[Start READING TEXT]
SECTION A: Comparative Syntax

Chapter 1 (‘More languages than we might have thought. Fewer languages than there might have been’) is an excursion into the familiar question of how many languages – actual and possible- there are, and whether we can use the common and different syntactic, semantic and phonological properties of languages to arrive at a possible answer to the question. The author’s conclusion is that, although the number seems astronomical, this is not a problem as “syntacticians do not need (…) to study [all the languages] individually. They do, on the other hand, need to reach an understanding (…) of what the set of parameters is, of what the set of possible syntactic differences looks like…” (p.10).

In Chapter 2 (‘Comparative syntax’), starting with a discussion of the notions of observational, descriptive and explanatory adequacy, Kayne shows how the same notions can be used in comparative syntax, and points to the relative ease/difficulty of achieving these criteria in comparative syntax. He also argues that the “primary importance of comparative syntax lies in the fact that it provides us with new kinds of evidence bearing on questions concerning the general character of the language faculty” (p.21). The rest of the chapter deals with detailed examples of (micro)-comparative syntax which is argued to “provide support for a more general property of the language faculty” (p.26), such as the observation that the language faculty allows for the existence of silent elements.
[End READING TEXT]
[Start DATASET RECORDS]
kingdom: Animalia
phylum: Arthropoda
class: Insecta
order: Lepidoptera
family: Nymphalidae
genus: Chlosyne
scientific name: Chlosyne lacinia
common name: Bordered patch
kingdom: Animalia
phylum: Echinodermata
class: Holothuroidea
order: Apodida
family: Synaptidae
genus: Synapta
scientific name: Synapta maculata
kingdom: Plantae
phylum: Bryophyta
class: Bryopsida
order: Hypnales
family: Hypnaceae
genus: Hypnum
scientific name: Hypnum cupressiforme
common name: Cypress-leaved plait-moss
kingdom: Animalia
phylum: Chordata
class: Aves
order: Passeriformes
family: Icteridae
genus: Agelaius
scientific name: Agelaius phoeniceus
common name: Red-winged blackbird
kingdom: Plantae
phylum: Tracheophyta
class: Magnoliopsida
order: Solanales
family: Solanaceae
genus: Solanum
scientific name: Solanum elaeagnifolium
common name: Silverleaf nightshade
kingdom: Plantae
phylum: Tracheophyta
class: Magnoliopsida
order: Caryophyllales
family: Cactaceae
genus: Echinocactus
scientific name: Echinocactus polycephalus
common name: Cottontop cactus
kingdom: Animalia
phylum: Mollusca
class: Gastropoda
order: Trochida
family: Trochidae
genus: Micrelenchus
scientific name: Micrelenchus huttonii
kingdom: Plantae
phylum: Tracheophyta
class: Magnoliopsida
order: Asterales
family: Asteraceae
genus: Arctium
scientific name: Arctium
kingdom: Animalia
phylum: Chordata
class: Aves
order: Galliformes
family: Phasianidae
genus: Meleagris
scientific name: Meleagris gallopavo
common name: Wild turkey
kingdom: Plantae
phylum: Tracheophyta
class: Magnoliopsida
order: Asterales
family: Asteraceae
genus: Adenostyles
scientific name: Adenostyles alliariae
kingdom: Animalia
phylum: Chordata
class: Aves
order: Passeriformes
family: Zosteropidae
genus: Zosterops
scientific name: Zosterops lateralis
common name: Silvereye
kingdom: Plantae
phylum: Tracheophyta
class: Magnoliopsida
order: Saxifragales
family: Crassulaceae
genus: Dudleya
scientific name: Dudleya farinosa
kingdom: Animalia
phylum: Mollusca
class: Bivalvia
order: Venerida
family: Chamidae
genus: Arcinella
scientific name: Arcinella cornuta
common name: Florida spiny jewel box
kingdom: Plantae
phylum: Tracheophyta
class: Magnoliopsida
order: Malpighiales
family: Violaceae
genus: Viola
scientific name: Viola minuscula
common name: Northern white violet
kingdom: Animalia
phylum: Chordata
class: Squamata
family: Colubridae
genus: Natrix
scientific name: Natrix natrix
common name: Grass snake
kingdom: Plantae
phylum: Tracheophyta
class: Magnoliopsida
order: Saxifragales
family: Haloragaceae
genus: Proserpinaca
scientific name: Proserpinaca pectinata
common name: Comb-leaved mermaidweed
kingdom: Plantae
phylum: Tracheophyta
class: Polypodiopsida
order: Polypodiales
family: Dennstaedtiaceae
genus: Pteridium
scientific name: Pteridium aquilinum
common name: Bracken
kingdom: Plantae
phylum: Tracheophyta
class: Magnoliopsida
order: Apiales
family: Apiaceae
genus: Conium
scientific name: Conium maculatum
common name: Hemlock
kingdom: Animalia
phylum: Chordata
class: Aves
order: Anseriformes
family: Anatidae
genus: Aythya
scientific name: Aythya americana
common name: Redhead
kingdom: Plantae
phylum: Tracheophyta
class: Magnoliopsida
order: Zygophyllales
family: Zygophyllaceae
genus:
[End DATASET RECORDS]
## TASK REQUIREMENTS:
Write out the part of the text on comparative syntax starting with "In Chapter 2" and going on through "of silent elements.", and switch "language faculty" to "faculty of language".

## WRITTEN REPLY:
In Chapter 2 (‘Comparative syntax’), starting with a discussion of the notions of observational, descriptive and explanatory adequacy, Kayne shows how the same notions can be used in comparative syntax, and points to the relative ease/difficulty of achieving these criteria in comparative syntax. He also argues that the “primary importance of comparative syntax lies in the fact that it provides us with new kinds of evidence bearing on questions concerning the general character of the faculty of language” (p.21). The rest of the chapter deals with detailed examples of (micro)-comparative syntax which is argued to “provide support for a more general property of the faculty of language” (p.26), such as the observation that the faculty of language allows for the existence of silent elements.